___ ТЕКСТ ДЛЯ ЧТЕНИЯ ___
IX. Южным берегом

Оставаться здесь долго было, однако, совершенно невозможно. Главное, что гнало нас отсюда, — это был голод, которого решительно нечем было здесь утолить.

К счастью, оказалось, что невдалеке, — вверх по той же реке Монгугаю, — верстах приблизительно в пяти от впадения её в Японское море, находится почтовая станция; и так как мы, по пути сюда, уже отказались от мысли продолжать дальнейшее плавание морем, то и решили добраться до почтового тракта, откуда могли доехать уже на лошадях до Посьета, конечной цели нашей поездки.

За приличную плату один из дежурных солдат согласился нас довезти по реке на спасательной шлюпке.

Под дождем и в измокшей одежде это плавание не предвещало нам ничего соблазнительного; но у нас не было выбора, и мы, волей-неволей, вынуждены были пробираться в глухую полночь по незнакомой реке.

Мы уже были приблизительно на половине пути от почтовой станции, как одно неожиданное препятствие едва не разрушило всех наших планов и чуть не заставило нас возвратиться назад. Дело в том, что мы наткнулись на железную цепь, перетянутую поперек всей реки и совершенно преграждавшую как выход из неё к устью, так и наше движение вверх по реке. Река, как оказывается, была заперта железной цепью.

На маленьких уссурийских, часто даже судоходных реках — это обычное явление. Здесь очень часто (впрочем, без ведома властей) лесопромышленники запирают реку у её устья для того, чтобы сплавляемый ими из тайги по ней лес не унесло в Японское море.

Весьма часто к этому прибегают даже тогда, когда лес еще сложен на берегу в штабеля, из опасения, чтобы вследствие ливней, которыми особенно отличается уссурийское лето, не смыло штабелей с берегов разлившимися реками.

С величайшим трудом, с помощью отчаянных эквилибристических на качавшейся под ногами железной цепи, рискуя в каждый момент сорваться с неё в воду, удалось нам перетащить через нее нашу лодку и отправиться дальше.

Дождь, между тем, продолжать лить без конца. Какой-то особенно настойчивый, упорный и частый, — он пронизывал нас насквозь, напитал, как губки, все наше платье, заливал нашу лодку, доводя нас почти до отчаянья, тем более, что ему, по-видимому, не предвиделось конца, как это часто бывает в этих местах, где дожди иногда льют без перерыва по несколько дней и даже недель... Кроме всего, нас стал вдруг пронизывать пронзительный холод, который совсем не соответствовал ни времени года, ни широте, под которой мы находились.
___
ВАШЕ ЗАДАНИЕ -
Объясните, пожалуйста, по тексту выше, зачем лесопромышленники перегораживают реки железной цепью. Уложитесь в одно–три предложения.
___ ЗАПИСИ ДАННЫХ ___
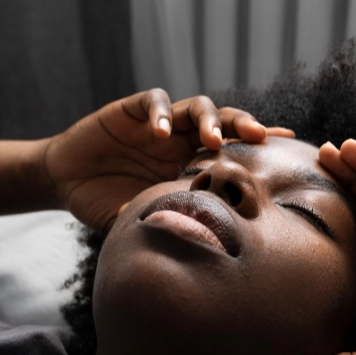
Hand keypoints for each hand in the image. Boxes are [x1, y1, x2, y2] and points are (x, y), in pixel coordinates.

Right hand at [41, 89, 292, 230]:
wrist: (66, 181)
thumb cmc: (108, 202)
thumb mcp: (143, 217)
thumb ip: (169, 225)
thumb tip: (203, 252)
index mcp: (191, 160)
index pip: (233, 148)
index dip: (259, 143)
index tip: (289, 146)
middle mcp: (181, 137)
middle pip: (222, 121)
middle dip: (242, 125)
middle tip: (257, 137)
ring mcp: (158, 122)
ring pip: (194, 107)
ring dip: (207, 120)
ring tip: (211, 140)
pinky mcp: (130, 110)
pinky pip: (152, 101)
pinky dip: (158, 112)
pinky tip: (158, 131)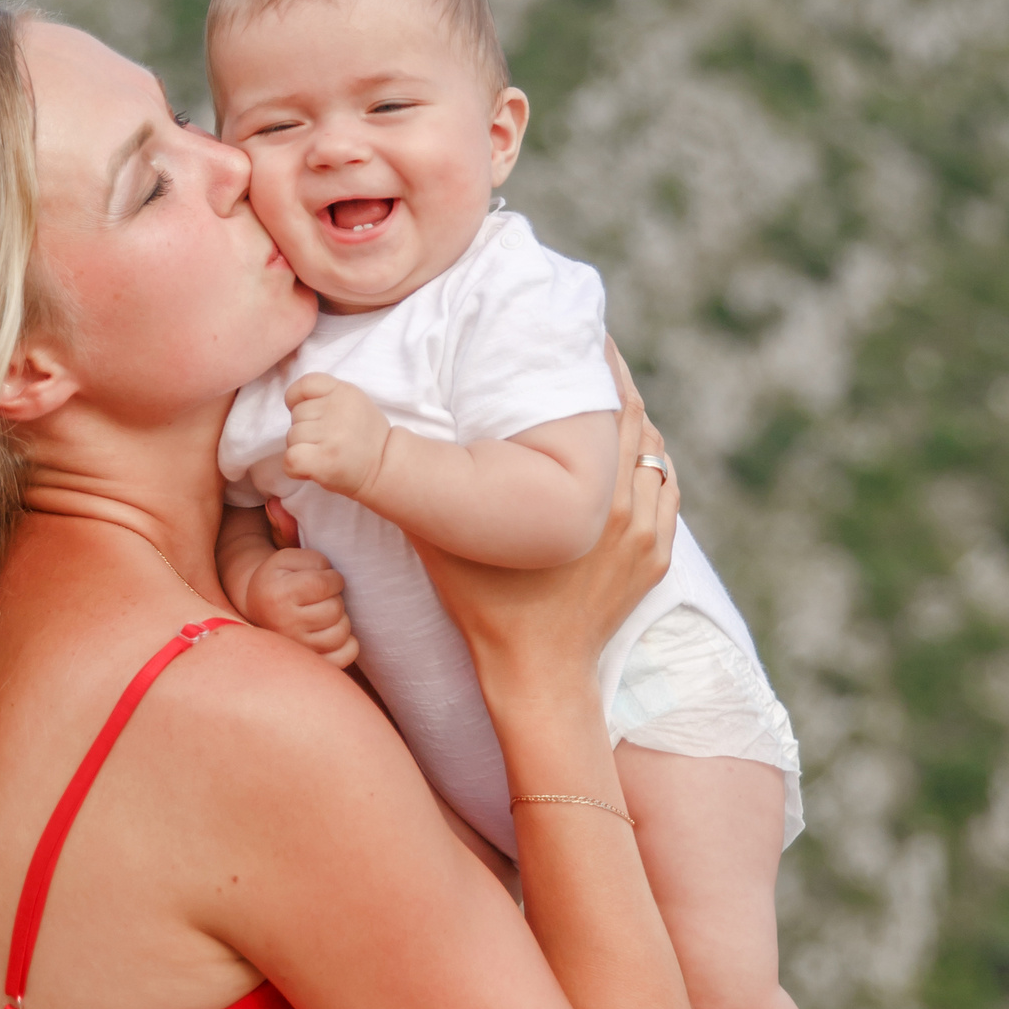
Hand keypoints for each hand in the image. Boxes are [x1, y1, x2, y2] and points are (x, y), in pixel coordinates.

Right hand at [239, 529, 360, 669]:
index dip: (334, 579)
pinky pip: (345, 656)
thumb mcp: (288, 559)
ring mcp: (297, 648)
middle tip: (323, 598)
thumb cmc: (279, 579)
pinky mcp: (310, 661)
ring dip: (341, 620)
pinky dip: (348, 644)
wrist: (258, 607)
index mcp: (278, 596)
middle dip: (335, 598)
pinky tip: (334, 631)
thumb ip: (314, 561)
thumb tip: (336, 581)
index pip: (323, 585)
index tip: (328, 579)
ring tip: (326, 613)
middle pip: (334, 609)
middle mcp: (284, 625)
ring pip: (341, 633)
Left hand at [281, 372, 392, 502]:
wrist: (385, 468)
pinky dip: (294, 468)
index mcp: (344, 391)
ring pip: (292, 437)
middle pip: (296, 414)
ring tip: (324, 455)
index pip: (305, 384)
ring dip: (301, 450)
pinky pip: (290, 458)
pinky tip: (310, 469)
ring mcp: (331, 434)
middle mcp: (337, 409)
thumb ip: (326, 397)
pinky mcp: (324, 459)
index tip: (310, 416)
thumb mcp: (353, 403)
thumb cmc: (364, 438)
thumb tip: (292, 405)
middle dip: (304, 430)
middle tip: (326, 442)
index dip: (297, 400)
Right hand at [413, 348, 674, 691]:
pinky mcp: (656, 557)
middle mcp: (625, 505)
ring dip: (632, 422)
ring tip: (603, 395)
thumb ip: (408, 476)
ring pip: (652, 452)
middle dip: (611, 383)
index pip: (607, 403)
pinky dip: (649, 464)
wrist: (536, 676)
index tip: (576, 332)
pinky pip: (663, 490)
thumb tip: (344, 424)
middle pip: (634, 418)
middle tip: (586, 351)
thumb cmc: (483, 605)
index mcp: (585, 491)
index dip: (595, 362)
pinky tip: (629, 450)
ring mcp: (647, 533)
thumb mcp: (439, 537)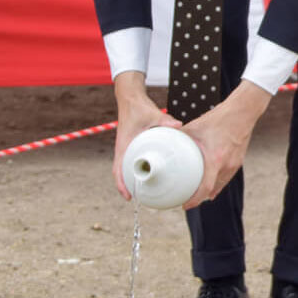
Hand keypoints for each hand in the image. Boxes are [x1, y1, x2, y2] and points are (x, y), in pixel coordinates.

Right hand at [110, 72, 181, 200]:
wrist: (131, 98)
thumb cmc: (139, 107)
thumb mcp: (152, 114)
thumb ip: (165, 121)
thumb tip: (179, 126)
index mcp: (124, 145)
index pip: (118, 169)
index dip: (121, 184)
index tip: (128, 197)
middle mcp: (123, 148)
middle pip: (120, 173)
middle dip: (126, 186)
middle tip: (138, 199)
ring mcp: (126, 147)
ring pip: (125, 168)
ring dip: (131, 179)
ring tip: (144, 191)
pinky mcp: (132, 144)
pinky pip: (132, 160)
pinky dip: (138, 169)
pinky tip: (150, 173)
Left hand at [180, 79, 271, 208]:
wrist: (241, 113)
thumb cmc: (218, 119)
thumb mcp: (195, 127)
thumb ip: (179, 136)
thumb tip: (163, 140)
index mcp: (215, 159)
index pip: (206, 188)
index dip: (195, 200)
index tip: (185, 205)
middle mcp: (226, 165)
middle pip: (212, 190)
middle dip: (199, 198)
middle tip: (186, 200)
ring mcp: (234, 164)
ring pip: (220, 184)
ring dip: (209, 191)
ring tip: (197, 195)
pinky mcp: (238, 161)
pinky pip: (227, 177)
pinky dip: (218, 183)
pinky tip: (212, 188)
___
РЕШЁННАЯ ЗАДАЧА -
Лесопромышленники запирают реку у устья, чтобы лес, который они сплавляют по ней из тайги, не унесло в Японское море. Часто это делают, даже когда лес ещё сложен на берегу в штабеля: боятся, что от ливней, которыми особенно отличается уссурийское лето, реки разольются и смоют штабеля с берегов.